• [Work order]: Copy every record below exactly as it stands.

⁂

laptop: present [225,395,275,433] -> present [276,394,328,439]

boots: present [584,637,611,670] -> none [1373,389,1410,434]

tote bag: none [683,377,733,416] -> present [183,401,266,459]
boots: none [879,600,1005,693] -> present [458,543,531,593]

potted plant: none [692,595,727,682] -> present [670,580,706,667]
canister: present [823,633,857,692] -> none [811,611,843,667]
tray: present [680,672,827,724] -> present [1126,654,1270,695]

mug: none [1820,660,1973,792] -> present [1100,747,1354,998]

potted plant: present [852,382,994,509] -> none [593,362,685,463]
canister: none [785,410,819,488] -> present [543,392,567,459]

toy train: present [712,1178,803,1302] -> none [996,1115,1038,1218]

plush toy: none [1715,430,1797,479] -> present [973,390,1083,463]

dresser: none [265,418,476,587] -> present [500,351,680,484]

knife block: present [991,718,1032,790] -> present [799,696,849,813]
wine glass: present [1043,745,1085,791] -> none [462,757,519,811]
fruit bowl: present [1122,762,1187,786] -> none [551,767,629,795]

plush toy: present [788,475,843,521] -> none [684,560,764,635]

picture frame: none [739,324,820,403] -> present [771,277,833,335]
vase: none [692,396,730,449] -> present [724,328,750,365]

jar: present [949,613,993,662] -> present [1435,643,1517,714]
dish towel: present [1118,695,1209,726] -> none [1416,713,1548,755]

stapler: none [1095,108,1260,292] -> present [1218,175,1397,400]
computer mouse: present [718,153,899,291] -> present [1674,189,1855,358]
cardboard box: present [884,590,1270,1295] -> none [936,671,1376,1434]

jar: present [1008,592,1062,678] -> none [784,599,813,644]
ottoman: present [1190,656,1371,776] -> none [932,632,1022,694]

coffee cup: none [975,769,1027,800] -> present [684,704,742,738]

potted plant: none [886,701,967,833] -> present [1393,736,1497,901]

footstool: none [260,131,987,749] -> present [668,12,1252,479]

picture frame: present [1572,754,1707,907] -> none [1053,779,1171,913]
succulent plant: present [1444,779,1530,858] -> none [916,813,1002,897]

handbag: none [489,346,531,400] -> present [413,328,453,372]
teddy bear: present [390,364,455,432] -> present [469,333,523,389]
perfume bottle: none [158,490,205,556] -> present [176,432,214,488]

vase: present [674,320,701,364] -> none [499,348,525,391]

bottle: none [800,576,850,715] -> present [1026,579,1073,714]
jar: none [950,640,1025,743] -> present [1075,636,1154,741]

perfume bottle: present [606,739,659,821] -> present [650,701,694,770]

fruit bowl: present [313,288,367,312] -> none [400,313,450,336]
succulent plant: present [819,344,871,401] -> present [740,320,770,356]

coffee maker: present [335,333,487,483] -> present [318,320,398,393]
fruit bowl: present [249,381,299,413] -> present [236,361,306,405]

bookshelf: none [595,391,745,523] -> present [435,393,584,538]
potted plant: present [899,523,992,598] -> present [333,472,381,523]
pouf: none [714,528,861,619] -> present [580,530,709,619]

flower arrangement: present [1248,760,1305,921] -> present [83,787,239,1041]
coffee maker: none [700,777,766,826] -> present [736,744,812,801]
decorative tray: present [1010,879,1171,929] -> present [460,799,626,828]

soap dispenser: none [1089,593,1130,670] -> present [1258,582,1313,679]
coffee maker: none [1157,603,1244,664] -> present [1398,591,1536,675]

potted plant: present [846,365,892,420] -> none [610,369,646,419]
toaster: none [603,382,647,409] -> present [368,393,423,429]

⁂

• [Solution for this task]:
laptop: present [225,395,275,433] -> present [276,394,328,439]

boots: present [584,637,611,670] -> none [1373,389,1410,434]

tote bag: none [683,377,733,416] -> present [183,401,266,459]
boots: none [879,600,1005,693] -> present [458,543,531,593]

potted plant: none [692,595,727,682] -> present [670,580,706,667]
canister: present [823,633,857,692] -> none [811,611,843,667]
tray: present [680,672,827,724] -> present [1126,654,1270,695]

mug: none [1820,660,1973,792] -> present [1100,747,1354,998]

potted plant: present [852,382,994,509] -> none [593,362,685,463]
canister: none [785,410,819,488] -> present [543,392,567,459]

toy train: present [712,1178,803,1302] -> none [996,1115,1038,1218]

plush toy: none [1715,430,1797,479] -> present [973,390,1083,463]

dresser: none [265,418,476,587] -> present [500,351,680,484]

knife block: present [991,718,1032,790] -> present [799,696,849,813]
wine glass: present [1043,745,1085,791] -> none [462,757,519,811]
fruit bowl: present [1122,762,1187,786] -> none [551,767,629,795]

plush toy: present [788,475,843,521] -> none [684,560,764,635]

picture frame: none [739,324,820,403] -> present [771,277,833,335]
vase: none [692,396,730,449] -> present [724,328,750,365]

jar: present [949,613,993,662] -> present [1435,643,1517,714]
dish towel: present [1118,695,1209,726] -> none [1416,713,1548,755]

stapler: none [1095,108,1260,292] -> present [1218,175,1397,400]
computer mouse: present [718,153,899,291] -> present [1674,189,1855,358]
cardboard box: present [884,590,1270,1295] -> none [936,671,1376,1434]

jar: present [1008,592,1062,678] -> none [784,599,813,644]
ottoman: present [1190,656,1371,776] -> none [932,632,1022,694]

coffee cup: none [975,769,1027,800] -> present [684,704,742,738]

potted plant: none [886,701,967,833] -> present [1393,736,1497,901]

footstool: none [260,131,987,749] -> present [668,12,1252,479]

picture frame: present [1572,754,1707,907] -> none [1053,779,1171,913]
succulent plant: present [1444,779,1530,858] -> none [916,813,1002,897]

handbag: none [489,346,531,400] -> present [413,328,453,372]
teddy bear: present [390,364,455,432] -> present [469,333,523,389]
perfume bottle: none [158,490,205,556] -> present [176,432,214,488]

vase: present [674,320,701,364] -> none [499,348,525,391]

bottle: none [800,576,850,715] -> present [1026,579,1073,714]
jar: none [950,640,1025,743] -> present [1075,636,1154,741]

perfume bottle: present [606,739,659,821] -> present [650,701,694,770]

fruit bowl: present [313,288,367,312] -> none [400,313,450,336]
succulent plant: present [819,344,871,401] -> present [740,320,770,356]

coffee maker: present [335,333,487,483] -> present [318,320,398,393]
fruit bowl: present [249,381,299,413] -> present [236,361,306,405]

bookshelf: none [595,391,745,523] -> present [435,393,584,538]
potted plant: present [899,523,992,598] -> present [333,472,381,523]
pouf: none [714,528,861,619] -> present [580,530,709,619]

flower arrangement: present [1248,760,1305,921] -> present [83,787,239,1041]
coffee maker: none [700,777,766,826] -> present [736,744,812,801]
decorative tray: present [1010,879,1171,929] -> present [460,799,626,828]

soap dispenser: none [1089,593,1130,670] -> present [1258,582,1313,679]
coffee maker: none [1157,603,1244,664] -> present [1398,591,1536,675]

potted plant: present [846,365,892,420] -> none [610,369,646,419]
toaster: none [603,382,647,409] -> present [368,393,423,429]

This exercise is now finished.